## 待解问题
将下方关于绥阳大风洞通风效应的文献节选中，从“(1.College of Geography”起、至“Guiyang 550001, China)”止的文字一字不差地照录下来。

## 文献节选
##############################

资助项目:国家自然科学基金(41361081); 贵州师范大学资助博士科研项目(GZNUD[2017]6号)
第一作者:安丹(1994—),女,贵州遵义人,硕士研究生,研究方向为喀斯特地貌与洞穴研究。E-mail:andan4192@163.com 通信作者:周忠发(1969—),男,贵州遵义人,教授,博导,主要从事喀斯特资源环境、GIS与遥感研究。E-mail:fa6897@163.com
(1.贵州师范大学 地理与环境科学学院/喀斯特研究院, 贵阳 550001; 2.贵州省喀斯特山地生态环境国家重点实验室培育基地, 贵阳 550001)
(1.College of Geography and Environmental Sciences/School of Karst Science, Guizhou Normal University, Guiyang 550001, China; 2.State Key Laboratory Incubation Base for Karst Mountain Ecology Environment of Guizhou Province, Guiyang 550001, China)
karst cave; ventilation effect; virtual temperature difference; CO2 concentration; drip water chemistry
为探究岩溶关键带碳循环机制,揭示洞穴通风对洞穴环境变化的响应机制,在2018年国庆期间对贵州绥阳大风洞洞内空气环境指标(温度、湿度、CO2浓度)和滴水水化学指标(温度,pH值,EC,Ca2+,HCO-3)进行为期7 d的连续自动监测,并运用系统分析方法对各要素进行了综合分析。结果 表明:(1)受游客数量、洞道结构的影响,洞穴空气CO2浓度表现出明显的昼夜变化特征; 与2#(神泉玉露)点相比,1#(夜明珠)点位于大风洞主洞道,洞腔体积较大,洞道较宽,洞穴空气CO2浓度增加幅度及变化幅度表现为2#>1#。(2)洞穴通风效应与洞穴滴水水化学相关性显著。洞穴通风与lgPCO2(w)呈反相关,与pH值,SIc和SId为正相关; 受监测点洞道结构、通风效应和滴水水量的影响,洞穴通风与1#点的Ca2+和HCO-3浓度变化呈反相关关系,与2#点的相关性不显著。(3)不同通风模式下,不同监测点的水气CO2分压差及沉积环境存在差异。当ΔTv>0时,洞穴属于积极通风状态,洞穴空气CO2浓度降低,ΔPCO2>0,有利于洞穴景观的沉积; 反之,洞穴沉积物趋向于产生溶蚀作用。

##############################

## 所附材料
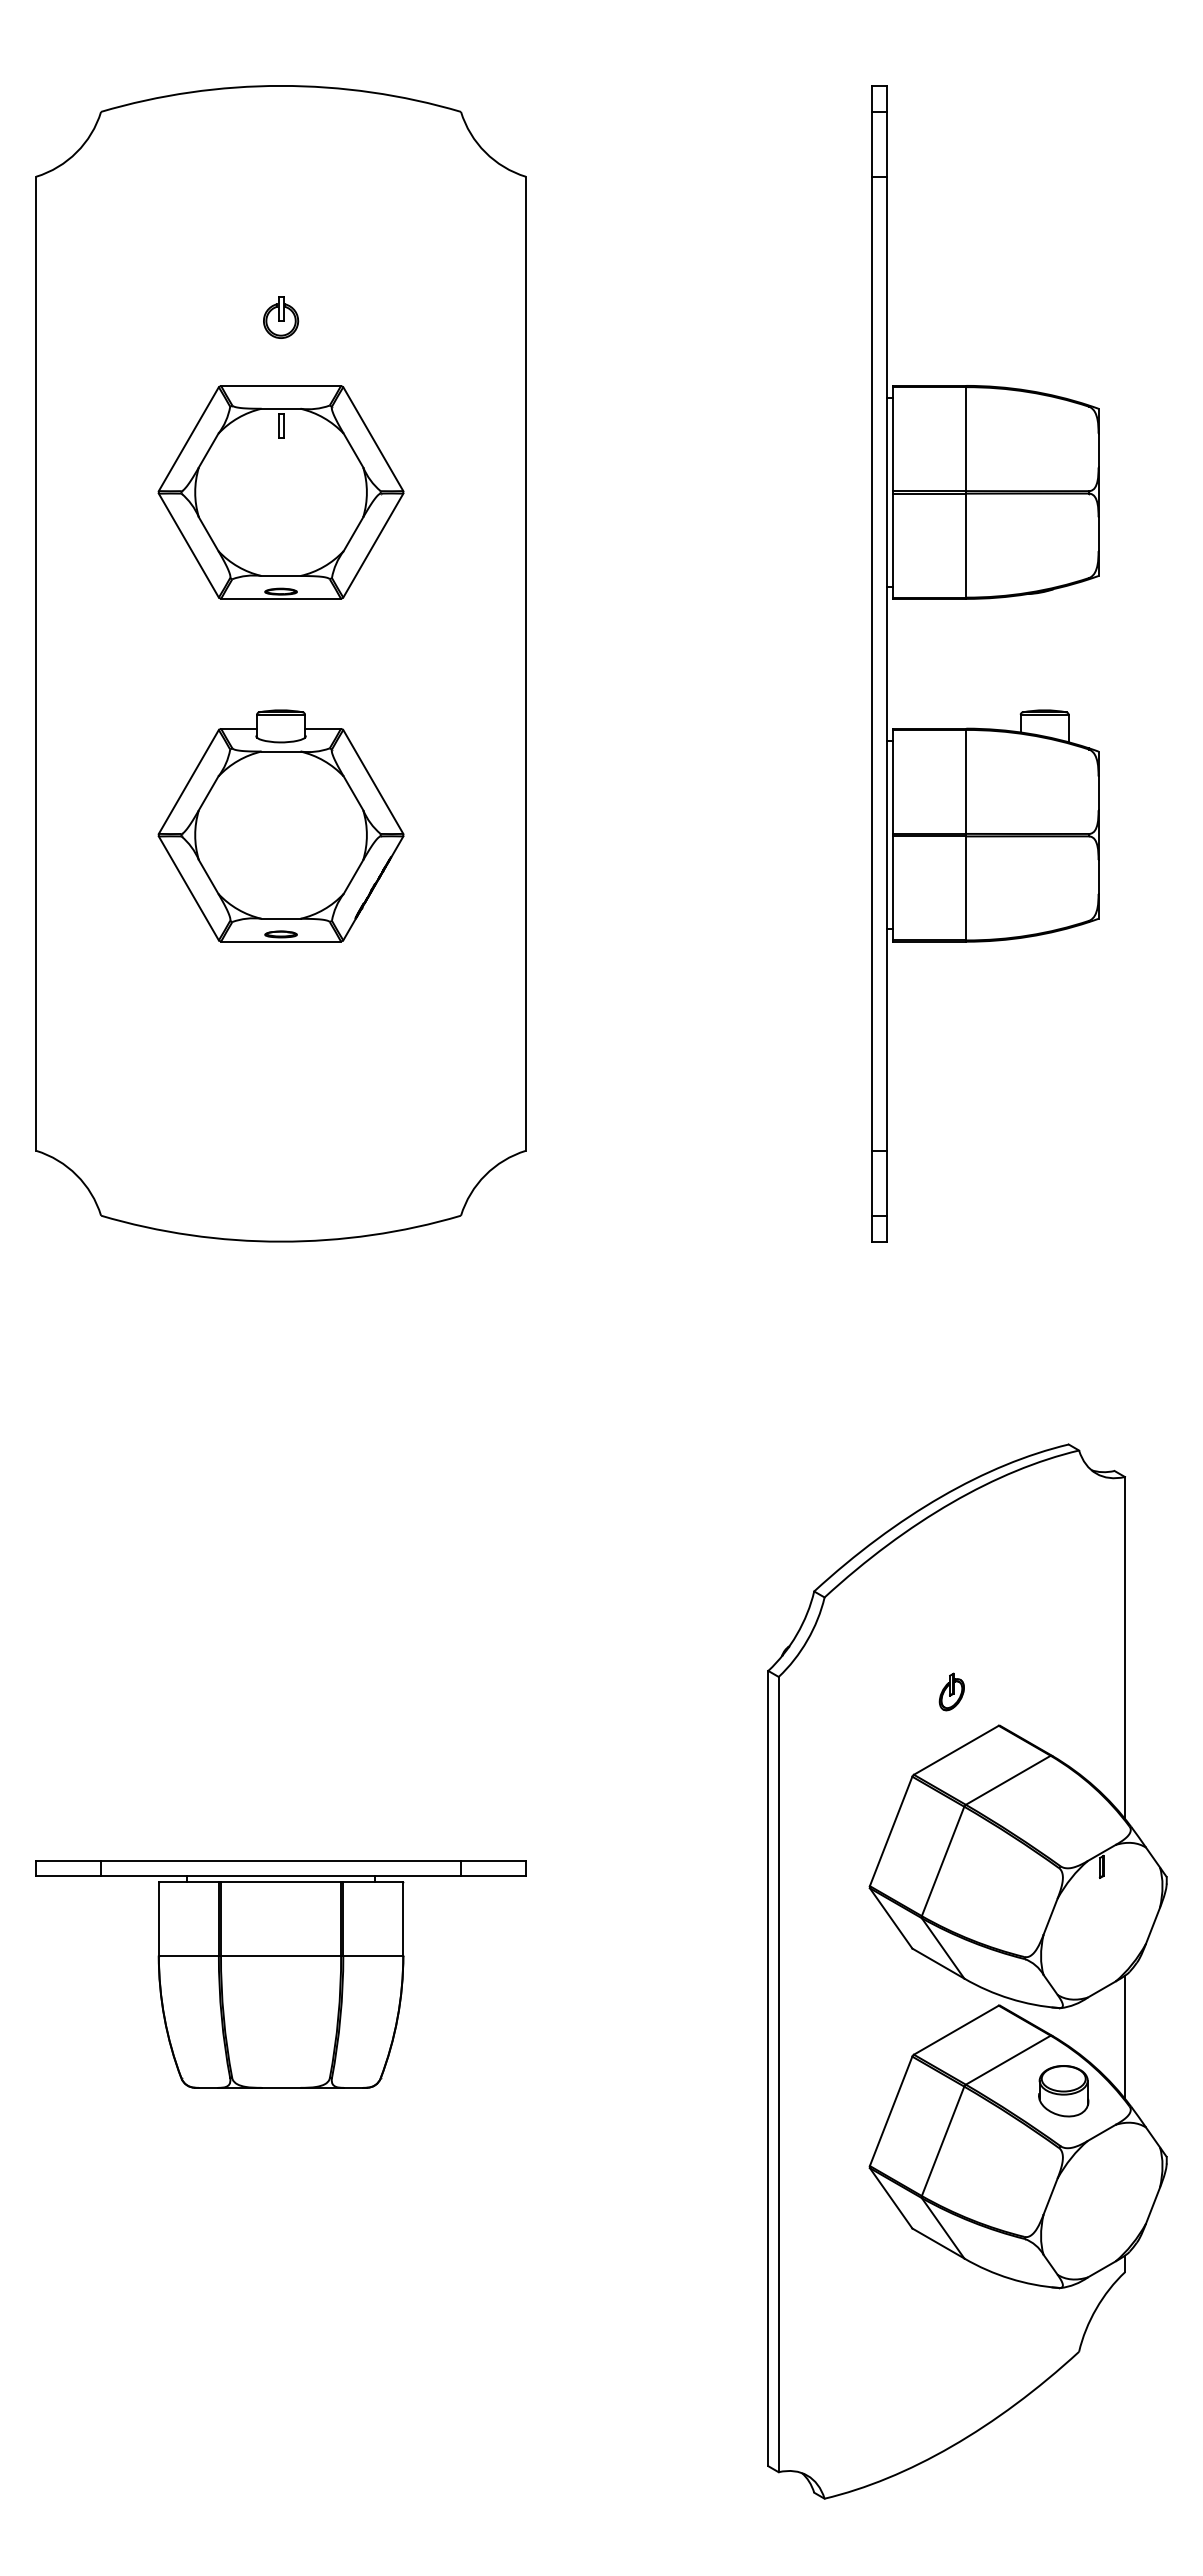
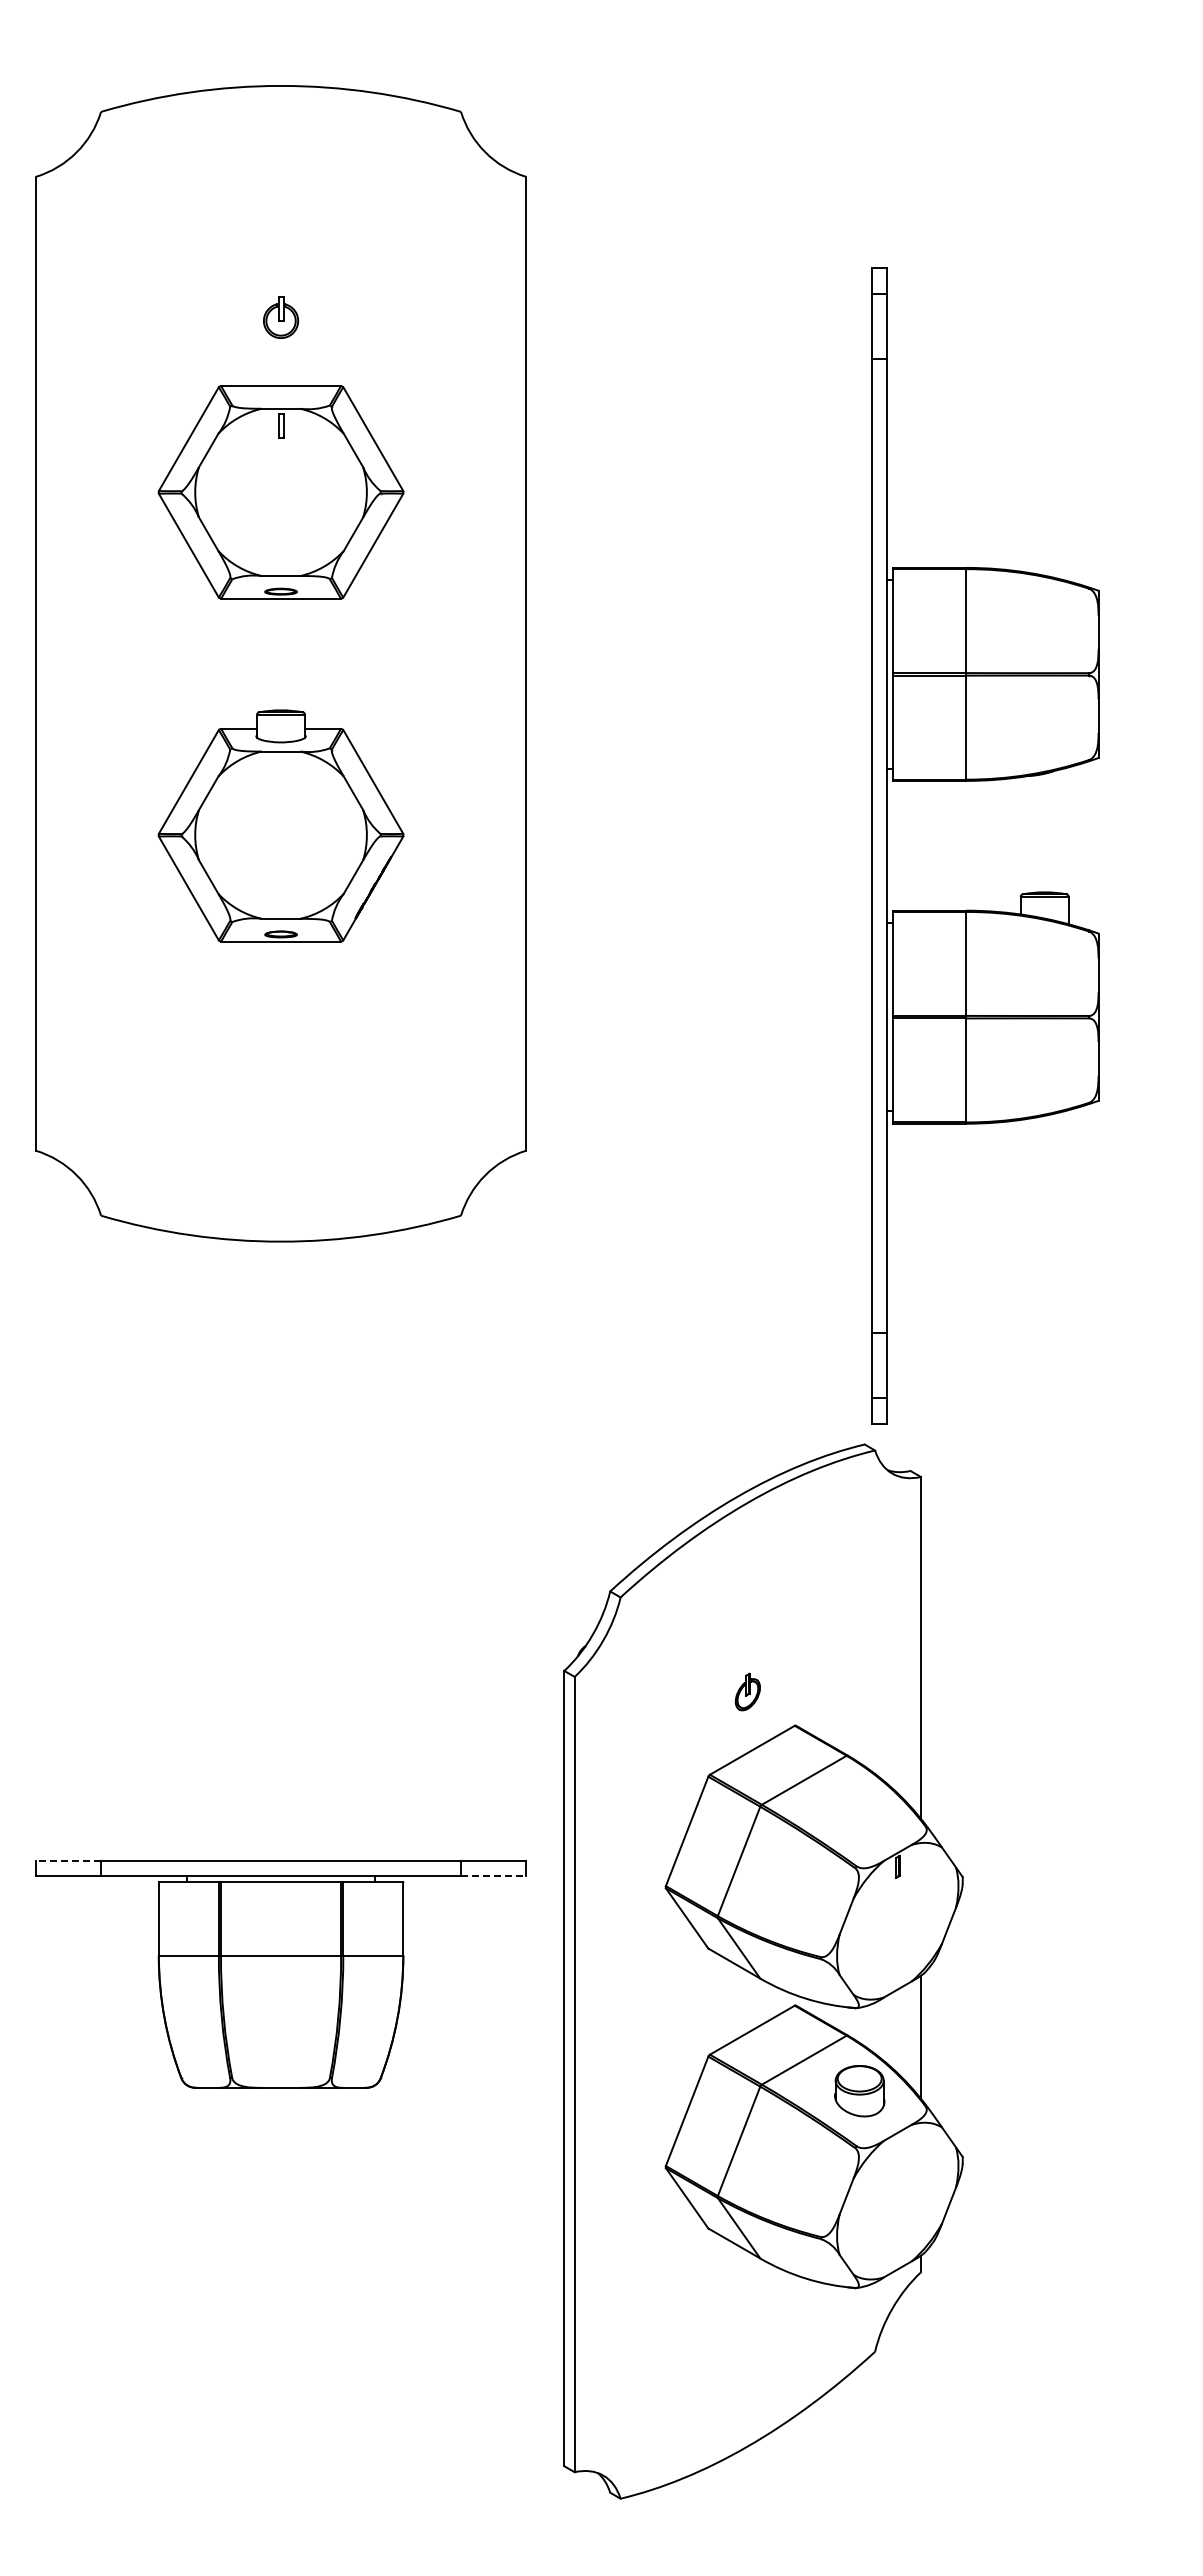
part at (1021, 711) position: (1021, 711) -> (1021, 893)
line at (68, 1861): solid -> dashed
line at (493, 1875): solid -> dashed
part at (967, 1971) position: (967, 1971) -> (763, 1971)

##############################

## 书面作答
(1.College of Geography and Environmental Sciences/School of Karst Science, Guizhou Normal University, Guiyang 550001, China; 2.State Key Laboratory Incubation Base for Karst Mountain Ecology Environment of Guizhou Province, Guiyang 550001, China)